Personalized Care in Action: Case Study
Binariks has a solid experience in FHIR implementation, and many of the company’s case studies in the healthcare sector involve architecture consulting as one of the stages to ensure seamless interoperability.
For example, Binariks worked with a digital health company, focusing on developing a speech-processing platform. This innovative platform was designed to detect physiological changes in the human body by analyzing speech samples collected from digital devices like smartphones and voice-driven digital assistants. Efficient analysis of speech samples was carried out using machine learning algorithms.
This technology was supposed to be used primarily for patient health monitoring, specifically for RPM solutions for Chronic Heart Failure (CHF) patients in the United States healthcare market.

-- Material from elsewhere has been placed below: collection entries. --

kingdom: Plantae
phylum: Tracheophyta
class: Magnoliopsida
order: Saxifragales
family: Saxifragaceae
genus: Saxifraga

So, the client faced the challenge of expanding their product to the US market while ensuring compliance with the FHIR safety standard, a critical requirement for operating within the US healthcare system. The goal was to make their application more comprehensive and compatible with hospital internal systems, facilitating seamless cooperation.
Binariks’ team developed a patient engagement solution that considers various user flow options, enhancing the user experience and engagement through personalized and user-friendly interfaces.
In addition, they adjusted the solution for implementation in hospitals with various regulations regarding patient PHI and ensured that the solution architecture included integration with FHIR. This was crucial for the ability to scale and further integrate with multiple hospitals.
Generally, this Binariks case study illustrates well how digital health and artificial intelligence technologies work together to enhance patient engagement and highlights the importance of addressing interoperability challenges for future growth.
To Sum Up
As we navigate through the evolving landscape of digital health, the future of patient engagement shines brightly, underscored by the pivotal role of AI and a suite of healthcare technologies, including RPM, IoMT, and DTx.
The tangible examples of AI in action underscore the monumental shift towards a more patient-centered healthcare system. It is not just about technological advancements but a mindset change that places the patient at the very heart of healthcare.
By embracing the outlined trends and investing in them, healthcare providers and innovators are not just responding to the present but shaping the data-driven future – a future where healthcare is not only about treating illness but about fostering wellness, engagement, and a deep, personal connection between patients and their care providers.